To the Editor,
I have had the good fortune of teaching in the Webster Groves School District for the last 22 years. I love every day that I walk into school and try to make a difference in my students’ lives. Webster Groves is blessed with an excellent school system that has been supported by the community time and time again. Webster residents are proud of their schools and with good reason. We are at the forefront of innovative teaching and learning, foster a climate of caring and collaboration, and graduate some of the best-prepared student in the nation.
Webster residents should vote NO on Amendment 3 this fall. The Amendment may have its good intentions but it goes about things in exactly the wrong way. The amendment takes local control away from school districts. I have worked closely with our central office administration and Board of Education over the past 15 years and I know that they are knowledgeable and caring advocates for our students. Our locally-elected Board members know our community and our students and those are the people we want making educational decision for our district, not politicians in Jefferson City. The more local the control of a school district, the better off that school district remains.
Another reason to vote NO on Amendment 3 is the “testing on steroids” provision. Webster residents know that students already experience a degree of standardized testing fatigue but the amendment will require many, many more “one-size-fits-all” standardized tests over the course of a student’s career. Teachers will become test proctors. Many more days of the school year will be dedicated to standardized testing instead of learning. We know that student attendance days should be spent learning, creating, problem-solving and thinking. Only a couple of those days should be spent on mandatory standardized testing.
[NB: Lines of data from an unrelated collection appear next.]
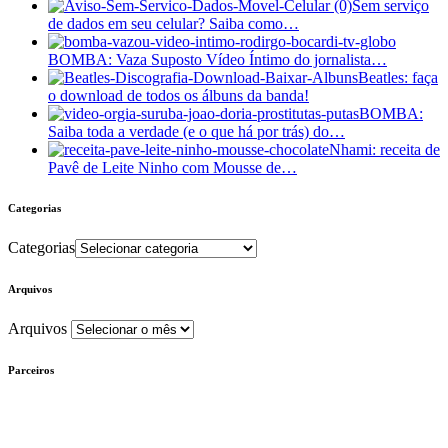
Sem serviço
de dados em seu celular? Saiba como…
BOMBA: Vaza Suposto Vídeo Íntimo do jornalista…
Beatles: faça
o download de todos os álbuns da banda!
BOMBA:
Saiba toda a verdade (e o que há por trás) do…
Nhami: receita de
Pavê de Leite Ninho com Mousse de…
Categorias
Categorias
Arquivos
Arquivos
Parceiros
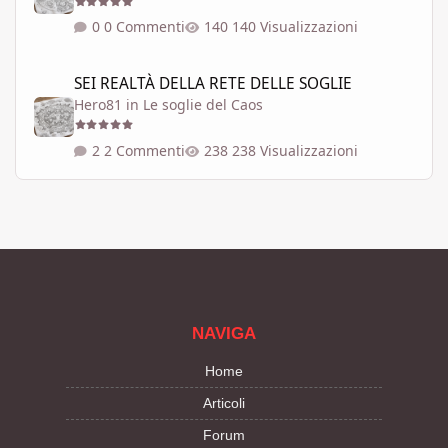
0 Commenti
140 Visualizzazioni
SEI REALTÀ DELLA RETE DELLE SOGLIE
SEI REALTÀ DELLA RETE DELLE SOGLIE
Hero81
in
Le soglie del Caos
2 Commenti
238 Visualizzazioni
NAVIGA
Home
Articoli
Forum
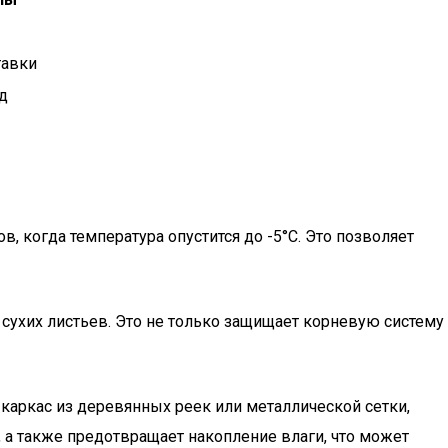
тавки
д
 когда температура опустится до -5°C. Это позволяет
 сухих листьев. Это не только защищает корневую систему
 каркас из деревянных реек или металлической сетки,
, а также предотвращает накопление влаги, что может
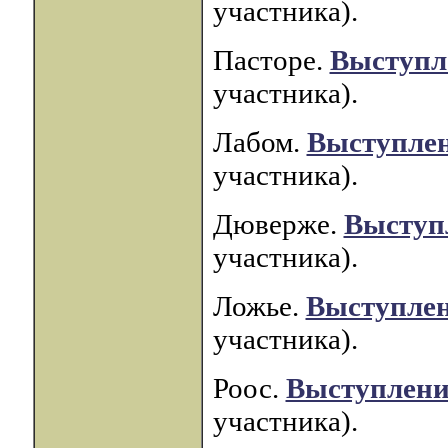
участника).
Пасторе.
Выступл
участника).
Лабом.
Выступле
участника).
Дюверже.
Выступ
участника).
Ложье.
Выступлен
участника).
Роос.
Выступлени
участника).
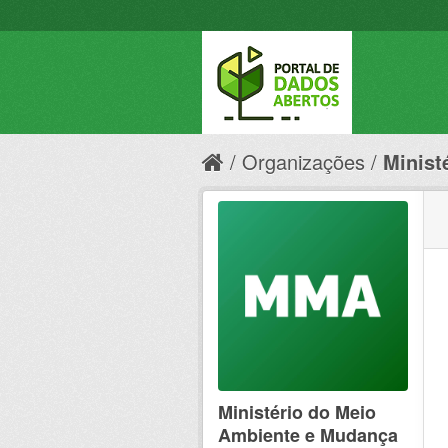
Organizações
Minist
Ministério do Meio
Ambiente e Mudança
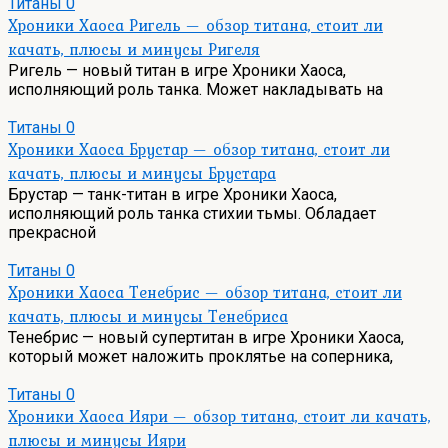
Титаны
0
Хроники Хаоса Ригель — обзор титана, стоит ли
качать, плюсы и минусы Ригеля
Ригель — новый титан в игре Хроники Хаоса,
исполняющий роль танка. Может накладывать на
Титаны
0
Хроники Хаоса Брустар — обзор титана, стоит ли
качать, плюсы и минусы Брустара
Брустар — танк-титан в игре Хроники Хаоса,
исполняющий роль танка стихии тьмы. Обладает
прекрасной
Титаны
0
Хроники Хаоса Тенебрис — обзор титана, стоит ли
качать, плюсы и минусы Тенебриса
Тенебрис — новый супертитан в игре Хроники Хаоса,
который может наложить проклятье на соперника,
Титаны
0
Хроники Хаоса Ияри — обзор титана, стоит ли качать,
плюсы и минусы Ияри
The amendment requires each local district to spend its own resources developing standardized tests that must be approved by a central governing agency in order to be implemented. The money that each district must spend developing those tests must come from each district’s general budget. Because of the amendment, those precious few dollars that every district relies on to educate children will shrink in order to fulfill a mandate from Jefferson City. What happens if a district rightfully decides that these requirements are not in the best interest of children and decides not to implement them? Not only will the district lose its state education money but the state will also take the district’s local education money as well. Effectively, the district will be out of business.
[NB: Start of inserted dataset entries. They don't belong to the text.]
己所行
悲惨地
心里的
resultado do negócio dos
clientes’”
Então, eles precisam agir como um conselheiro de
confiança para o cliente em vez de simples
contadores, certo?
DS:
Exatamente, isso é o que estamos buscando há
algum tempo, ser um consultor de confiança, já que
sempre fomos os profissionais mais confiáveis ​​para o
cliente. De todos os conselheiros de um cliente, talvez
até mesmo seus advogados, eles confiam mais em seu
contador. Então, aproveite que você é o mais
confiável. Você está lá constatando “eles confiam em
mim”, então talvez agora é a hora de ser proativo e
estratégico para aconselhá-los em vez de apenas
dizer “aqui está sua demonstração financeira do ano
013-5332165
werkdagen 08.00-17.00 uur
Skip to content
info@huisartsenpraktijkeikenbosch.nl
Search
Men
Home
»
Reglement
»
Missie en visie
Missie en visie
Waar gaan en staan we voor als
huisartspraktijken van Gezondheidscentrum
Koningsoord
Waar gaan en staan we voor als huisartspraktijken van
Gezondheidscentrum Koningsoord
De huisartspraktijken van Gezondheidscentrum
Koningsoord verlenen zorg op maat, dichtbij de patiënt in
Can improvements be made to our education system? Of course the education system can be improved just as the health care system, legal system, manufacturing industry and service industry can be improved. Are teachers, administrators and board members working on improving the education system every day? Yes we are. Amendment 3 may be well-intentioned, but it is the wrong way to go.
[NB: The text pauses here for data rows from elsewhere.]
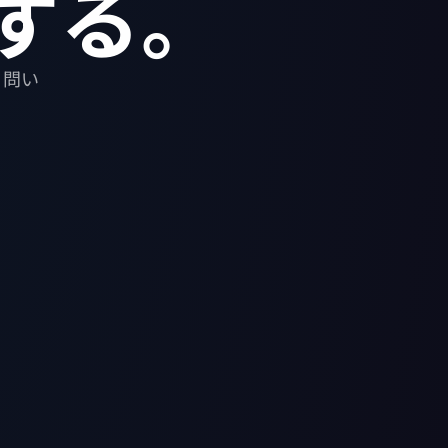
する。
。問い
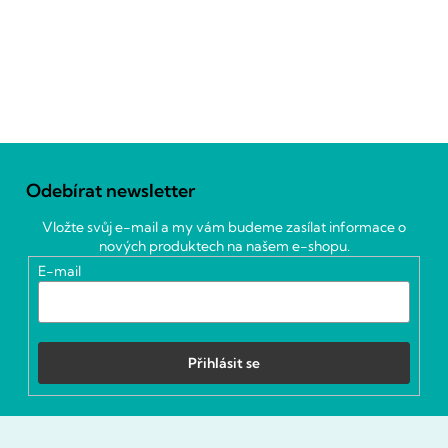
Z
á
Odebírat newsletter
p
a
Vložte svůj e-mail a my vám budeme zasílat informace o
t
nových produktech na našem e-shopu.
í
E-mail
Přihlásit se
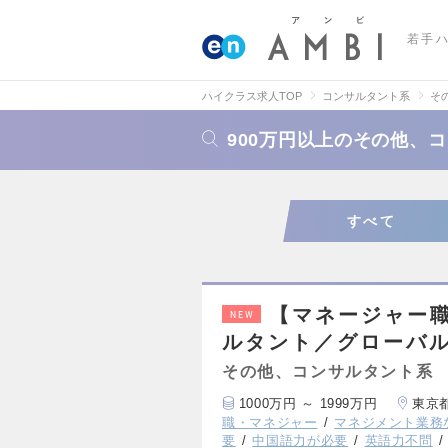
若手
ハイクラス求人TOP
コンサルタント系
そ
900万円以上のその他、
すべて
【マネージャー
NEW
ルタント／グローバル
その他、コンサルタント系
1000万円 ～ 1999万円
東京
職・マネジャー
マネジメント業務
要
中国語力が必要
英語力不問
We teachers, administrators and board members are working every day with all of our energy to provide every child with a first-rate education that not only prepares them for the next step in their educational careers, but also for their lives. We are innovating in classrooms, teaching kids how to think and create and problem-solve. We are accessing and using technology to prepare kids for the careers of the future, not the jobs of the past. We are focused on the most important aspect of school - the kids. Amendment 3 hinders each school district’s ability to provide the best education for the children it serves. It is my most sincere hope that everyone votes NO on Amendment 3 this November.